By on November 7, 2019

The city of Paso Robles recently celebrated the completion of one of the largest and most complex infrastructure projects in the city’s history. A ribbon-cutting ceremony and facility tours were held to mark the opening of the new Tertiary Treatment Facilities at the city’s Wastewater Treatment Plant.

Paso Robles, with a population of almost 30,000 and covering 19.9 square miles, has a master plan to produce high quality recycled water and distribute it to east Paso Robles, where it will be safely used for irrigation of city parks, golf courses, and vineyards. Utilizing the treated water will reduce the need to pump groundwater from the Paso Robles Groundwater Basin and further improve sustainability of the city’s water supply. The new Tertiary Treatment Facilities project fulfills the first part of the city’s master plan master plan.

The Tertiary Treatment Facilities project (TTFP) included flow equalization, cloth filtration, ultraviolet light disinfection, a recycled water storage pond and pump station, and a state-of-the-art nutrient harvesting system. The second part of the recycled water master plan is a major pipeline project called the Recycled Water Distribution System.  That project is currently in design and will be ready for construction in 2020.
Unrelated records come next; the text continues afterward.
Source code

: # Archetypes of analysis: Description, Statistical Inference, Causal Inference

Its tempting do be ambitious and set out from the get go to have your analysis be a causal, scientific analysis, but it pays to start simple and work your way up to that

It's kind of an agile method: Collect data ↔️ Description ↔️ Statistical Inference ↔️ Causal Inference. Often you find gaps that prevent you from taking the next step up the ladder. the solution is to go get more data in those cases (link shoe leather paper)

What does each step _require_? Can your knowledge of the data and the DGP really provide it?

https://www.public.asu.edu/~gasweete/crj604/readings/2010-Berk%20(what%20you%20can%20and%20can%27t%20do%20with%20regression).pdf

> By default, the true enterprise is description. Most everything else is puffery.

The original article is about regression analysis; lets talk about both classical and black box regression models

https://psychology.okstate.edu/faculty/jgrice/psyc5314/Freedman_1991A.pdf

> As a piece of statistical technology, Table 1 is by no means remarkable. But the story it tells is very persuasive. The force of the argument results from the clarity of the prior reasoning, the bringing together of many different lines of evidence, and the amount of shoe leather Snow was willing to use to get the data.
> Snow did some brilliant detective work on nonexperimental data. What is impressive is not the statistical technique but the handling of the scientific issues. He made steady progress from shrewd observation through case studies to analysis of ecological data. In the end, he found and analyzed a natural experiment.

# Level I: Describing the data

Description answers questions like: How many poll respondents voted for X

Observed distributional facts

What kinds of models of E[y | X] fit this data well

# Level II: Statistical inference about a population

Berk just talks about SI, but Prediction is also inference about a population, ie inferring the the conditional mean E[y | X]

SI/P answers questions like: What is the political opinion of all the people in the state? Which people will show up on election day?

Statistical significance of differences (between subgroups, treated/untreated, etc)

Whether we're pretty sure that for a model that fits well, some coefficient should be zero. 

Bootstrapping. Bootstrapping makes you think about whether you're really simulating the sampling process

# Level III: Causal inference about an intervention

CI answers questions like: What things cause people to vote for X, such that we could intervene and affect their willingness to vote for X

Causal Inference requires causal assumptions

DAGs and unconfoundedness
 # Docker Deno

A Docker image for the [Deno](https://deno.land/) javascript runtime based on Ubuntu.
The ribbon-cutting event included city officials, Assemblyman Jordan Cunningham (R-35th District- San Luis Obispo) and other interested persons. City staff thanked those who contributed to the project, including engineering firm Black & Veatch, Assemb. Cunningham, Cushman Contracting Corporation, SWCA Environmental, construction manager Steve Wrightson, and city treatment plant staff.

Paso Robles’ Project Manager Matt Thompson said, “Paso Robles has a long history of determined people working together to meet important needs.  I’m proud to be a part of another example of that.  We are thankful for what previous generations have contributed to this community. Our children will someday be thankful for what we have accomplished here.”

The Tertiary Treatment Facilities project included flow equalization, cloth filtration, ultraviolet light disinfection, a recycled water storage pond and pump station, and a state-of-the-art nutrient harvesting system (see figure below).  The City completed the project for $14.4 million, which is $2.8 million under budget.

The city was able to finance the TTFP through the state’s low interest revolving fund loan program. With the TTFP’s many environmentally innovative features, the state’s financing included a $4 million grant.